# Speaking of errors: estimating uncertainties in integrated data (corrigendum to “Everything SAXS”)

I feel I need to make a public apology: it turns out that I have been inaccurate in some of my recent papers on the explanation of the estimation of the uncertainties on the intensities (the uncertainties themselves, however, are correct, so I calculated it right but described it wrong). Here’s what happened:

Over the years, I have build a bit of a library of programs to process data. One of the oldest pieces from my Ph.D. time was an integration method for integration of 2D scattering patterns, which has since been reprogrammed in Python. The integration method uses two internal uncertainties, one which propagates the uncertainties of the detected counts, and the other determining the standard deviation of the intensities in the bin. Whichever was largest was my estimate for the uncertainty (unless both are less than 1% of the intensity, in which case the error is estimated as that). However, there was an oddity in that calculation: for a reason I forgot, I further divided the standard deviation of the intensities in the bin by the square root of the number of values in that bin. This procedure has remained unchanged since I initially wrote it, and has produced sound results since. However, it is at odds with what I have been writing, my publications state that (one of) the uncertainty estimates is the standard deviation!

The calculation turns out to be the correct one.
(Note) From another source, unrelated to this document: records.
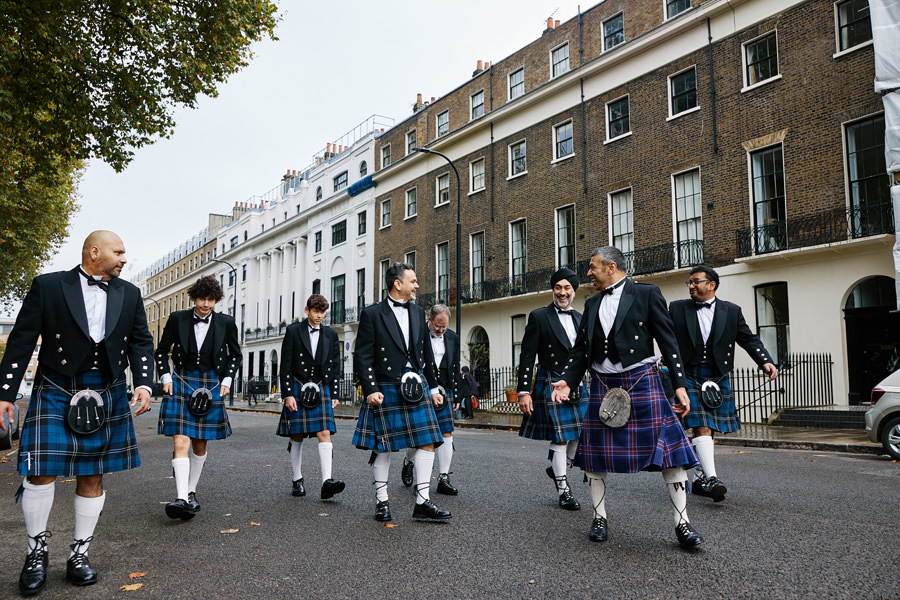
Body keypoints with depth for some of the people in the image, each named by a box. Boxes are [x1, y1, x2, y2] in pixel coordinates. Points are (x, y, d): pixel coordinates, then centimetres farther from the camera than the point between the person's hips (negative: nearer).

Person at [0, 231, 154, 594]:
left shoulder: (129, 295, 9)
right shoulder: (48, 286, -1)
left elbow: (141, 343, 8)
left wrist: (143, 384, -7)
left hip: (107, 397, 3)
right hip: (55, 393, -3)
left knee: (92, 478, 8)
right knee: (41, 473, -5)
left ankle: (79, 555, 22)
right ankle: (37, 552, 18)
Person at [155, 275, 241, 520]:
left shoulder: (226, 323, 0)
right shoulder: (177, 319, -1)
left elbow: (235, 355, 13)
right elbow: (161, 351, 11)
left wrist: (226, 381, 4)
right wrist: (166, 378, 1)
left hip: (210, 386, 1)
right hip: (181, 383, -1)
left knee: (200, 445, 11)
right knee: (181, 441, -13)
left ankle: (191, 492, 27)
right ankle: (181, 499, -17)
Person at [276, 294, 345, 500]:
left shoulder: (331, 334, 9)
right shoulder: (293, 331, 1)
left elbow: (335, 367, 12)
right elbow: (285, 365, -2)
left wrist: (334, 394, 7)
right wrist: (288, 394, -9)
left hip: (321, 389, 2)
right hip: (297, 388, -2)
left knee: (324, 434, -10)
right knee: (297, 436, 6)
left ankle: (327, 482, -16)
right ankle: (297, 480, 19)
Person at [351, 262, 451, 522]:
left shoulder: (418, 313, 13)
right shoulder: (372, 314, -3)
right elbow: (363, 357, -6)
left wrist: (433, 387, 17)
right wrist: (371, 390, -13)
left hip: (417, 388, 5)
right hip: (386, 390, -5)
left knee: (427, 442, -2)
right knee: (383, 447, 4)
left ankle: (422, 503, 5)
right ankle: (382, 502, 19)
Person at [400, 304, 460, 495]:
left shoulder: (452, 337, 8)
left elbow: (455, 368, 13)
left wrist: (456, 395, 10)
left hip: (443, 391, 3)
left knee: (446, 434, -3)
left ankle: (443, 479, 3)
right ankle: (409, 462, 33)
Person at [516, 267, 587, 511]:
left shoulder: (579, 318, 13)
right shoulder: (539, 317, -4)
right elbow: (527, 356, -6)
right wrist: (524, 391, -11)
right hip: (551, 385, -5)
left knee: (577, 434, 8)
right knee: (560, 436, -3)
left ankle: (558, 469, 35)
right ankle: (563, 490, 11)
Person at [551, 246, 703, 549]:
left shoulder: (647, 294, 0)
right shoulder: (592, 303, 15)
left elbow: (668, 341, -3)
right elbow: (580, 348, 18)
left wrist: (679, 384, -9)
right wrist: (568, 381, 4)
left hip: (641, 380, -4)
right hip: (603, 385, 4)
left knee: (669, 448, -5)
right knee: (594, 450, 5)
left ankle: (682, 523, 6)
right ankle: (599, 518, 20)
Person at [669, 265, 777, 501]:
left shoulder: (731, 311, 8)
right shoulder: (677, 308, 6)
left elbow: (749, 339, 8)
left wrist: (765, 361, -7)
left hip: (717, 377, 2)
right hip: (689, 376, -2)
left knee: (705, 430, 9)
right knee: (701, 428, -13)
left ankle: (698, 479, 21)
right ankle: (711, 479, -17)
The standard deviation of the intensities in a bin will assume a fixed value that indicates how much the binned intensities vary from the mean. For an infinite number of intensities in a bin the standard deviation will therefore assume a finite value. When I want to calculate the uncertainty of the mean determined through the binning procedure, however, I need to calculate the “standard error of the mean“. This value (as you guessed), is the standard deviation divided by the square root of the number of measurement points, and indicates how accurate the mean bin value is. For an infinite number of intensities in a bin, this value will be zero (i.e. the mean is perfectly accurate).

When I was writing the “Improvements and considerations”-paper , I got it half right by stating that the uncertainty is the maximum of either the propagated uncertainties, or the “standard error of the mean”. However, when I then wrote the equation for the uncertainty (equation 9), I stated the equation for determining the standard deviation. Worse still, when writing the “Everything SAXS”-paper , I stated that it is the standard deviation, and gave the equation for the standard deviation as well. It is furthermore incorrectly stated in . Egg and my face are in alignment (paraphrasing Moss from “The IT Crowd”).

I will do my best to clarify this difference in future work, and maybe should publish a corrigendum to the Everything SAXS paper. I sincerely apologise for any confusion it may have caused to any of you. Feel free to ask me to buy you a compensatory beverage at the next conference.

 B. R. Pauw, J. S. Pedersen, S. Tardif, M. Takata, and B. B. Iversen. Improvements and considerations for size distribution retrieval from small-angle scattering data by Monte Carlo methods. J. Appl. Cryst., 46:365–371, 2013.

 B. R. Pauw. Everything saxs: small-angle scattering pattern collection and correction. J. Phys.: Condens. Matter, 25:383201, 2013.

 J. M. Rosalie and B. R. Pauw. Form-free size distributions from complementary stereological tem/saxs on precipitates in a mg–zn alloy. Acta Materialia, 66:150–162, 2014. arXiv:1210.5366.